EXCERTO DO DOCUMENTO ▸
====

Enquanto alunos há que já viram cinco, seis, sete vezes o filme
A Turma, no circuito comercial, na televisão e na escola, eu só o conhecia de mo recomendarem insistentemente.
Vi-o ontem convosco e, no meu caso, pois, pela primeira vez.
Concordo com as palavras da Maria, a proponente, quando, na apresentação, lhe chamava um filme «sensível e poderoso».
Sensível, é claro, porque a sua matéria, muito mais do que a escola hoje, é o grupo, «a turma»: mostrando as diferenças entre os seus elementos, por um lado e, por outro, entre estes e tudo o que os rodeia, culturalmente mas não só; e mostrando o modo como os problemas de cada um se manifestam, e são compreendidos ou não, integrados ou não mas, de uma forma ou de outra, acabam por se tornar parte do rosto colectivo.

====

MATERIAL ▸
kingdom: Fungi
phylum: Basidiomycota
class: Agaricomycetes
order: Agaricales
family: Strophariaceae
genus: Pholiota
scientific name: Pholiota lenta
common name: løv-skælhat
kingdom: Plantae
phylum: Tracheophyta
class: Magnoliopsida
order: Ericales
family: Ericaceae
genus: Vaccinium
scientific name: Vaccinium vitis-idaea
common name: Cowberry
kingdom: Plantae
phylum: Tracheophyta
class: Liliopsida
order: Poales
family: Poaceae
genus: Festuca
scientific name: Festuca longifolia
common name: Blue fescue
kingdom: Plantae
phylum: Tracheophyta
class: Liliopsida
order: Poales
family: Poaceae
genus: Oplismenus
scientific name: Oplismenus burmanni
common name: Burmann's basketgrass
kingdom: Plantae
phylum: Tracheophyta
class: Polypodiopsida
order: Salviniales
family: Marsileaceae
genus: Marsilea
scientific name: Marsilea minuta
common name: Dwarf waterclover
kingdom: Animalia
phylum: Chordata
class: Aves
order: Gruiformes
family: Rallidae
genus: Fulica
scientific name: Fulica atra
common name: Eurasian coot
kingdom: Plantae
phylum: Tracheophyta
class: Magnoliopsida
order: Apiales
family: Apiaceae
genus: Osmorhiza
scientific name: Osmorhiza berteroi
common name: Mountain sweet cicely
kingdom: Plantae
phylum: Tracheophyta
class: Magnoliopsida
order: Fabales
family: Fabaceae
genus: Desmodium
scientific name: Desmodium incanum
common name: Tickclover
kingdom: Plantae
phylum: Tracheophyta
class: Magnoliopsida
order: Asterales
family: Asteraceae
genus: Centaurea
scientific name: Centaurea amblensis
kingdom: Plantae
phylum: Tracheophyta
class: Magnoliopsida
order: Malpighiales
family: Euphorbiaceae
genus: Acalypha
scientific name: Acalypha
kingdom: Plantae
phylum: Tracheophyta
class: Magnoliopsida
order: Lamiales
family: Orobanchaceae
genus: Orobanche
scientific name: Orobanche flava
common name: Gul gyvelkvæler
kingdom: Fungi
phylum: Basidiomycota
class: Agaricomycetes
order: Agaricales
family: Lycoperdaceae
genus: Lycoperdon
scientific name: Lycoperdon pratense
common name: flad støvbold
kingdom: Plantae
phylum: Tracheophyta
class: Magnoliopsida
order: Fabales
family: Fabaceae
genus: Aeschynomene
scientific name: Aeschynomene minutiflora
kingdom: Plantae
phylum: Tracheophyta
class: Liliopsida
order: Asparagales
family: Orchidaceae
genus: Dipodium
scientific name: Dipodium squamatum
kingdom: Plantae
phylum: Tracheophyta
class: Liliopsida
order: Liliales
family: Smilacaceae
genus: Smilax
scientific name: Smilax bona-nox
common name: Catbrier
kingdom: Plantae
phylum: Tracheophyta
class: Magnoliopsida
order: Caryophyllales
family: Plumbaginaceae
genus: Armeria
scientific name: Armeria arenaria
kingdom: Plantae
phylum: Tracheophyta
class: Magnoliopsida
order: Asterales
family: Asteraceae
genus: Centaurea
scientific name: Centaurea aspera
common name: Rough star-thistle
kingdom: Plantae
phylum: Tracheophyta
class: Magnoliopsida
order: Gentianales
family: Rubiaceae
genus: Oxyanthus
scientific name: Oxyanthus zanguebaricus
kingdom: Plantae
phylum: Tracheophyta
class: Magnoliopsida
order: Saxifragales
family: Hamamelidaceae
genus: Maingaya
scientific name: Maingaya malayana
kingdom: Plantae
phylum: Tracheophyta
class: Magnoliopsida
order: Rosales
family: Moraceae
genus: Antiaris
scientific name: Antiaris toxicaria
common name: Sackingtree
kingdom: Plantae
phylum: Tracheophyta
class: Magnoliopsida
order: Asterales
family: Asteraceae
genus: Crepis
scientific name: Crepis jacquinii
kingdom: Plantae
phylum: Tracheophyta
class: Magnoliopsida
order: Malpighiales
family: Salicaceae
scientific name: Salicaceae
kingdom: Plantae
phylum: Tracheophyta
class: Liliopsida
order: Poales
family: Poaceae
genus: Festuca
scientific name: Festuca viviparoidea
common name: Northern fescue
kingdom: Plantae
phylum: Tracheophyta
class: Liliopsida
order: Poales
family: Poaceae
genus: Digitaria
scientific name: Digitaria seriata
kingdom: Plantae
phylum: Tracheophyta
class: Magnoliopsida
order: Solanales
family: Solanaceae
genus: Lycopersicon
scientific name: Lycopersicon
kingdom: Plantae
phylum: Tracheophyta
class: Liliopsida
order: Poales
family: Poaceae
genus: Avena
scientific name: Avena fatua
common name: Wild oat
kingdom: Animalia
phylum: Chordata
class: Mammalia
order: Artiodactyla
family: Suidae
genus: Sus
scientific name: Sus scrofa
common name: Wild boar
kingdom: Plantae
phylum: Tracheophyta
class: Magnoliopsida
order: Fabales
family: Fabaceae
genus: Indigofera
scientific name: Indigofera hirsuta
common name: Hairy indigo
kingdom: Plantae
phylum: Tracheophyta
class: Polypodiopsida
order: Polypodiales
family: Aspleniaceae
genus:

====

ENUNCIADO ▸
Devolva, sem qualquer alteração, o trecho do texto sobre o filme A Turma que vai de "Concordo com as" a "do rosto colectivo.", inclusive. As entradas constituem material à parte, independente do texto.

RESOLUÇÃO ▸
Concordo com as palavras da Maria, a proponente, quando, na apresentação, lhe chamava um filme «sensível e poderoso».
Sensível, é claro, porque a sua matéria, muito mais do que a escola hoje, é o grupo, «a turma»: mostrando as diferenças entre os seus elementos, por um lado e, por outro, entre estes e tudo o que os rodeia, culturalmente mas não só; e mostrando o modo como os problemas de cada um se manifestam, e são compreendidos ou não, integrados ou não mas, de uma forma ou de outra, acabam por se tornar parte do rosto colectivo.